##### Material for the task

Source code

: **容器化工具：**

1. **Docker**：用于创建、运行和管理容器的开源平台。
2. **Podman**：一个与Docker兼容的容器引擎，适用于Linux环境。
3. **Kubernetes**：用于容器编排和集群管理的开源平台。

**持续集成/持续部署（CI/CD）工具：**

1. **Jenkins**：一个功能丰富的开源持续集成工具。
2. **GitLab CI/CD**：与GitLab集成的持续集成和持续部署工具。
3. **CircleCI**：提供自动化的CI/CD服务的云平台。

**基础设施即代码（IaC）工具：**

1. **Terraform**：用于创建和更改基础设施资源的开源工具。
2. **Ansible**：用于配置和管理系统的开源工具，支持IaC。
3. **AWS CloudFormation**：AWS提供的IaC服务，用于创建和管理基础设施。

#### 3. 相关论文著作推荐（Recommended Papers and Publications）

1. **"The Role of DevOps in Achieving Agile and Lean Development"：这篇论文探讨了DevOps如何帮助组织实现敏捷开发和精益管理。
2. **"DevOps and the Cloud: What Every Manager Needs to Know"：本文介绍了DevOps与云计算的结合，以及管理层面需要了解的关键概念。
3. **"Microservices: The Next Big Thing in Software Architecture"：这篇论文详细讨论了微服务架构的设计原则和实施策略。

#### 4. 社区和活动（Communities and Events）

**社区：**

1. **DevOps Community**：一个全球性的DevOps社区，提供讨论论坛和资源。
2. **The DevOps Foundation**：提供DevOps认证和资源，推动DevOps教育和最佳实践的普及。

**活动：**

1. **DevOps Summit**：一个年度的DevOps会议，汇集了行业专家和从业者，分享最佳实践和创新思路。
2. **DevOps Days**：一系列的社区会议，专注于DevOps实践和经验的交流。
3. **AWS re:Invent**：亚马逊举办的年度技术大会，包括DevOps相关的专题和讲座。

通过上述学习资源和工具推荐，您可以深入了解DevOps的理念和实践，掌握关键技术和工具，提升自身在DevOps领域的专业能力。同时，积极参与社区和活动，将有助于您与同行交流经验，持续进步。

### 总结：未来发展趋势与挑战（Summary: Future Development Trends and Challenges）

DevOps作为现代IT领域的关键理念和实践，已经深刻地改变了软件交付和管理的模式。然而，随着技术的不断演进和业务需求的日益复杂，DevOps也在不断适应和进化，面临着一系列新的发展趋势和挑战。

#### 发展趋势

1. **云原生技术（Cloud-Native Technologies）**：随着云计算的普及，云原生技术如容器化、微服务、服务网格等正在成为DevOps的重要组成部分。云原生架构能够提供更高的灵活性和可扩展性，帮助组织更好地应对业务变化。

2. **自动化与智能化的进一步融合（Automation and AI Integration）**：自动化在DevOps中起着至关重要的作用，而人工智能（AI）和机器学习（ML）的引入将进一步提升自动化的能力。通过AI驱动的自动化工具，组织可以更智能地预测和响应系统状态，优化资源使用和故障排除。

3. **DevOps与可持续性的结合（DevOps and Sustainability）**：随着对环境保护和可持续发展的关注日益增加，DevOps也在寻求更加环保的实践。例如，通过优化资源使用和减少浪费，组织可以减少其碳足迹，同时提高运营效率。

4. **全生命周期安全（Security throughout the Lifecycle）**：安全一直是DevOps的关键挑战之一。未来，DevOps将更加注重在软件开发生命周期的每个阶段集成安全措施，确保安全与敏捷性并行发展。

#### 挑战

##########

Find every line in the records above that contains the string "Development" and copy each of those lines in full.

(Task solution):
1. **"The Role of DevOps in Achieving Agile and Lean Development"：这篇论文探讨了DevOps如何帮助组织实现敏捷开发和精益管理。
### 总结：未来发展趋势与挑战（Summary: Future Development Trends and Challenges）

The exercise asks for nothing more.